# CSM

## Seminar

### Dominant traits in the zeros of two-variate two-terminal reliability polynomials

Seminar Room 1, Newton Institute

#### Abstract

Various polynomials appear in graph theory: chromatic polynomials, flow polynomials, all-terminal reliability polynomials. All these polynomials are special instances of the Tutte polynomial, and the location of their complex zeros has been actively studied (Biggs, Brown & Colbourn, Chang & Shrock, Royle, Sokal, Welsh, to name but a few). General results have been established for the zeros of recursively defined families of polynomials (Beraha, Kahane, and Weiss): the zeros aggregate asymptotically to sets of algebraic curves and sometimes to isolated points.
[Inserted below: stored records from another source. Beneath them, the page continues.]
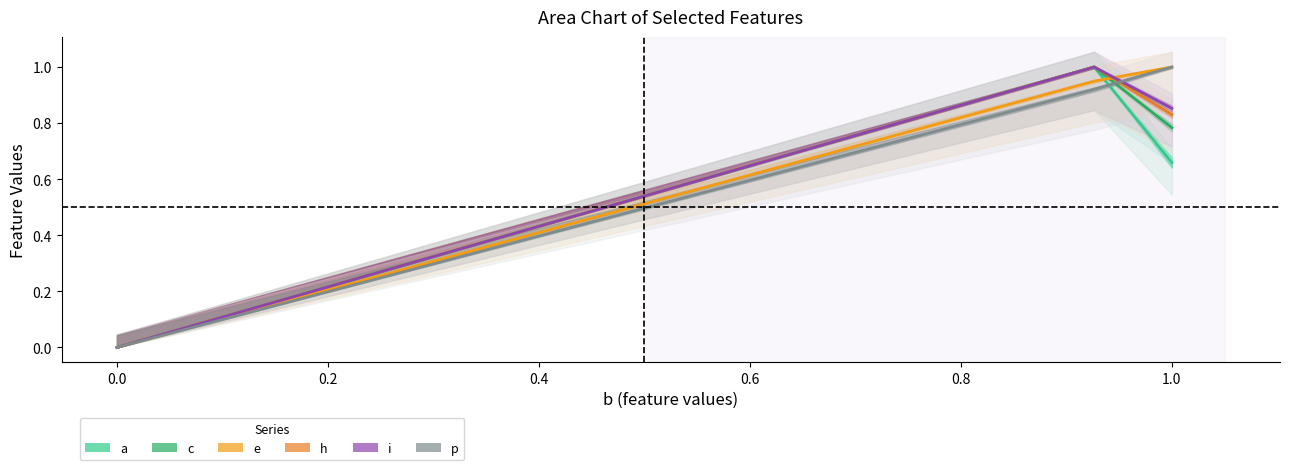

What are all the series names shown in the legend?

a, c, e, h, i, p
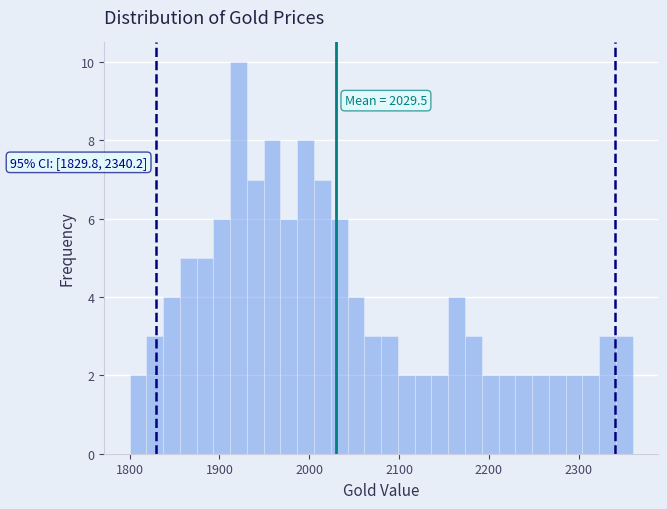

Read against the x-axis, roughly where is the centre of the tallest bar?

1920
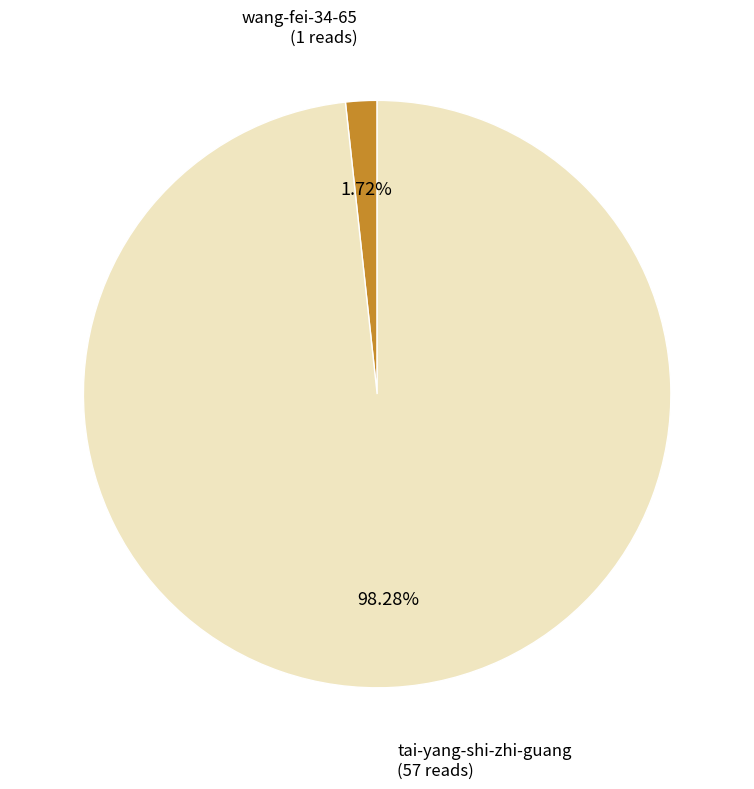

Combined, do wang-fei-34-65 and tai-yang-shi-zhi-guang account for over 50%?

Yes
In this contribution, we address the two-terminal (or end-to-end) reliability polynomial Rel2, which corresponds to the connectivity of two sites of a graph. Admittedly, this is no graph invariant. However, instead of using the variable $p$ for the (uniform) probability for correct operation of the edges of the graph, we may now consider two variables $p$ and $\rho$ for the edge and site reliabilities, respectively. For a given graph and a pair of sites, we can study the location of the complex zeros of Rel2($p$,$\rho$) as a function of $\rho$.
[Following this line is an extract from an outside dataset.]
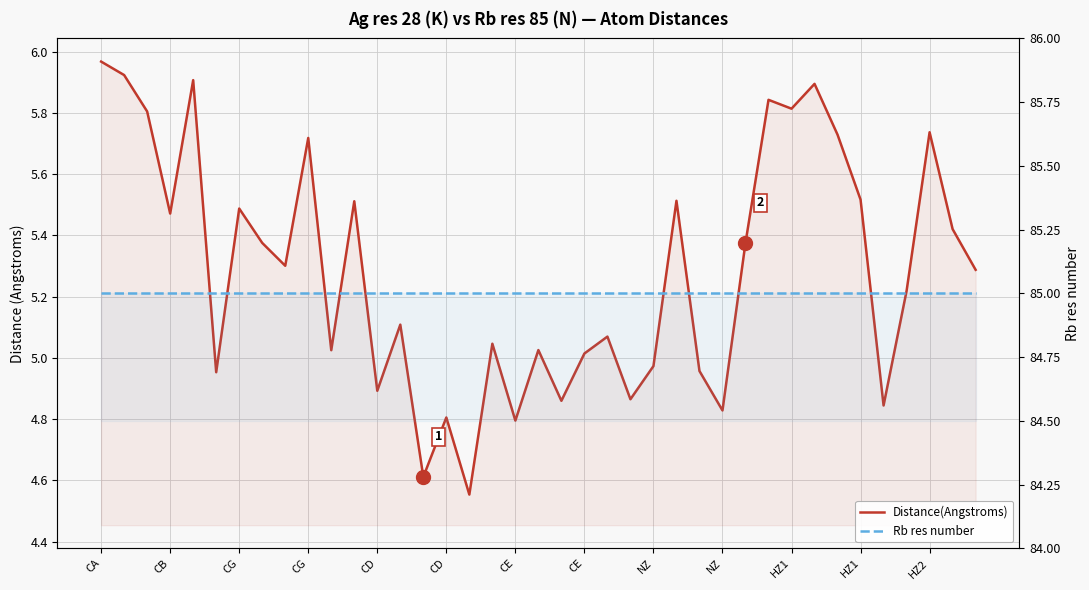

Which series changed the most between HZ1 and HZ2?

Distance(Angstroms)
We present results on a few recursive families of graphs for which the two-terminal reliability polynomial may be computed exactly as a function of $p$,$\rho$ and $n$ (the size of the graph); the associated generating functions have also been derived. The asymptotic (for $n$ going to infinity) location of zeros has been investigated and exhibits:

- the usual sets of algebraic curves,

- appearing (or disappearing) sets of isolated zeros in some cases,

- an expansion of the general structure as $\rho$ goes to 0, which can be described by a power law.
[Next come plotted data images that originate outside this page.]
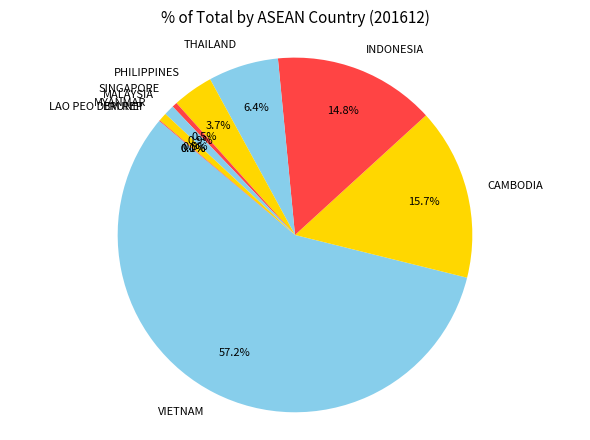

Combined, do PHILIPPINES and VIETNAM account for over 50%?

Yes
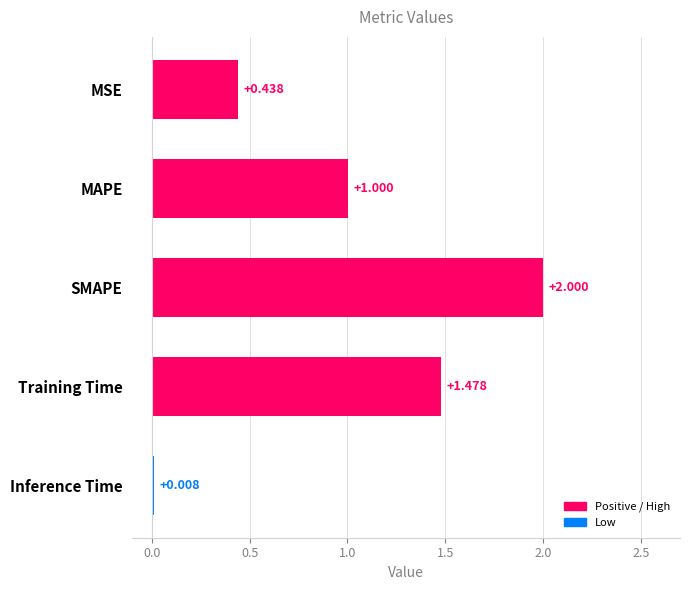

Which has a higher value, MAPE or MSE?

MAPE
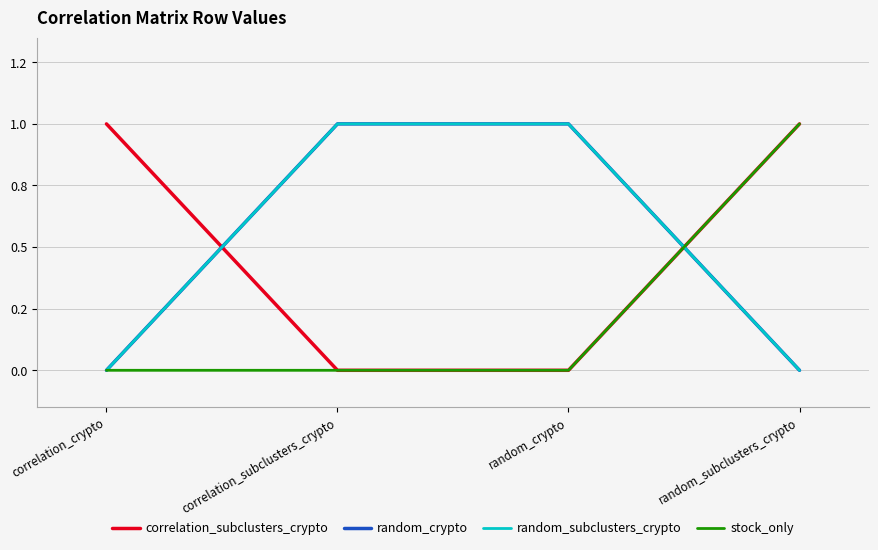

Is this an area chart (filled region under the line)?

No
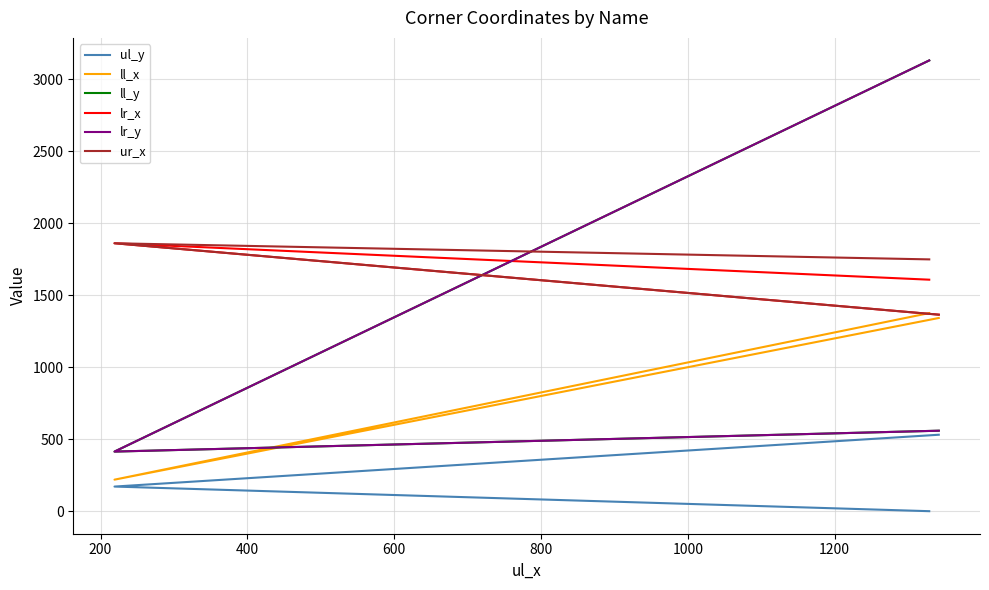

What are all the series names shown in the legend?

ul_y, ll_x, ll_y, lr_x, lr_y, ur_x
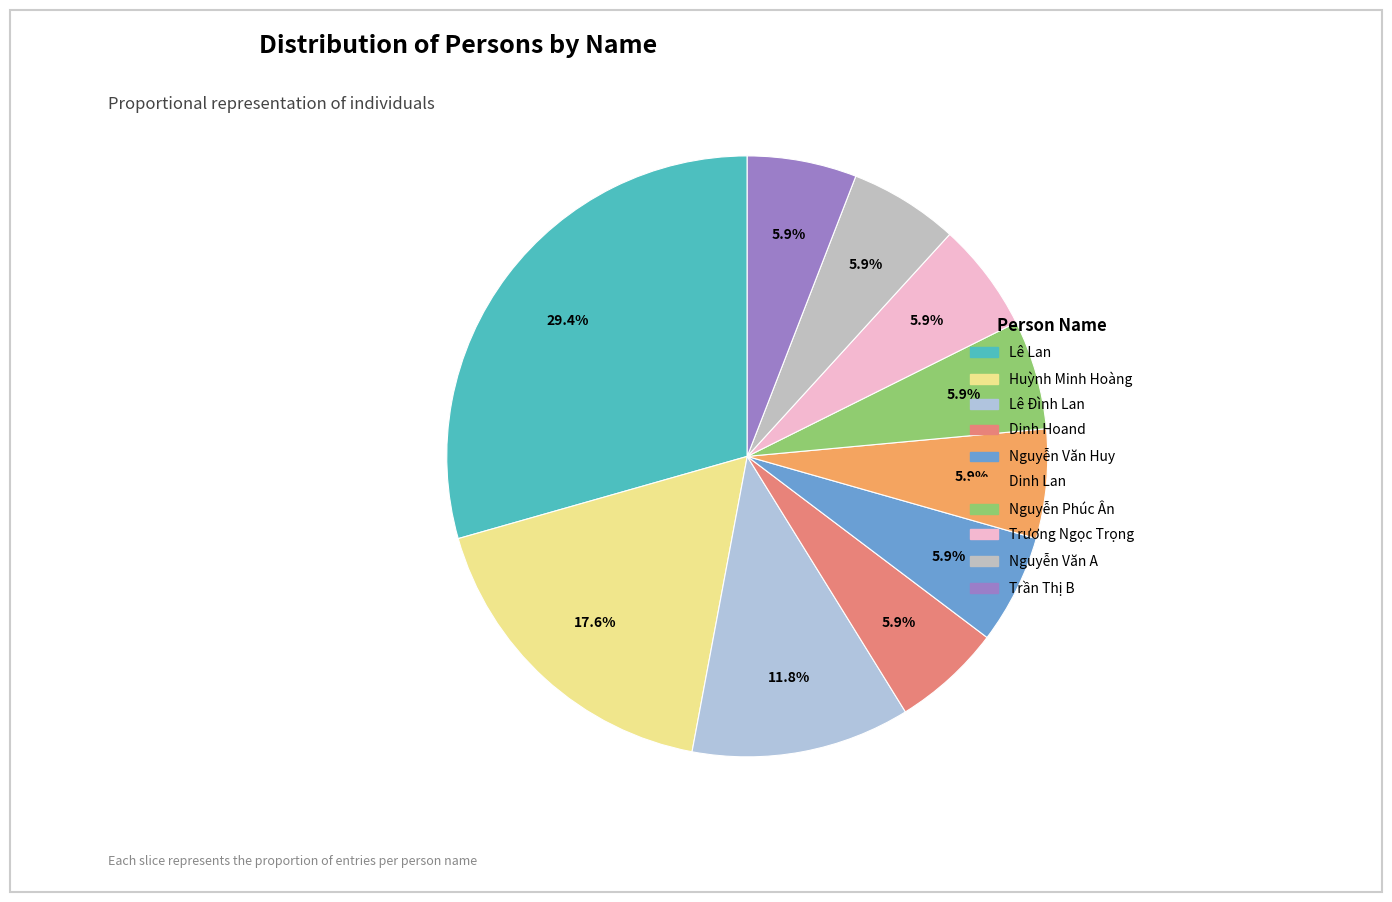

How many slices are in this pie chart?

10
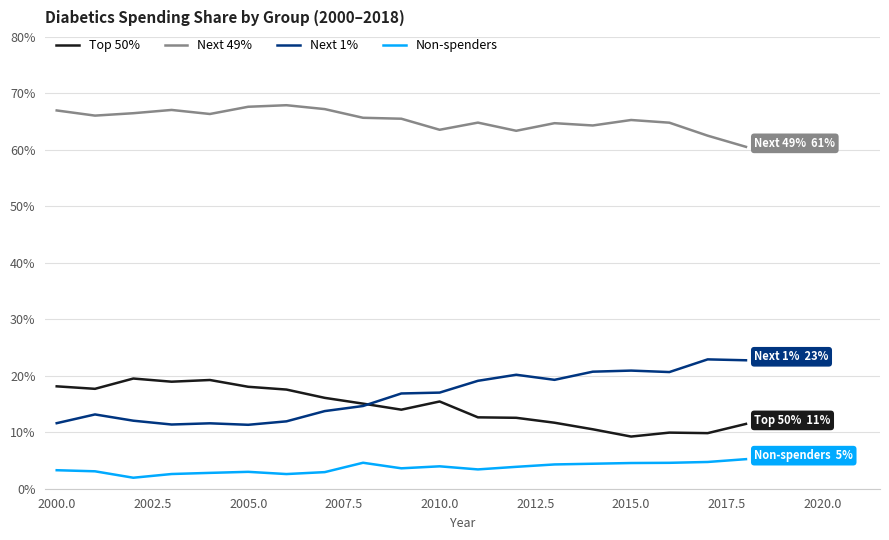

What is the greatest value displayed?

67.9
The set of zeros also undergoes several structural transitions at specific, critical values $\rho_c$ --- which are algebraic --- as $\rho$ decreases from 1 to 0.

More surprisingly, by slightly changing the building blocks of the recursive graphs, we may also numerically observe:

- particular values of $\rho$ for which the sets of zeros look much smoother,

- existence (or not!) of several prevailing sets of isolated zeros with different symmetries (of orders 3 and 13, for instance),

- different ``exploding'' families of algebraic curves with different symmetries and expansion rates, too.

Asymptotic, analytical expressions for the above phenomena can actually be deduced from the generating function.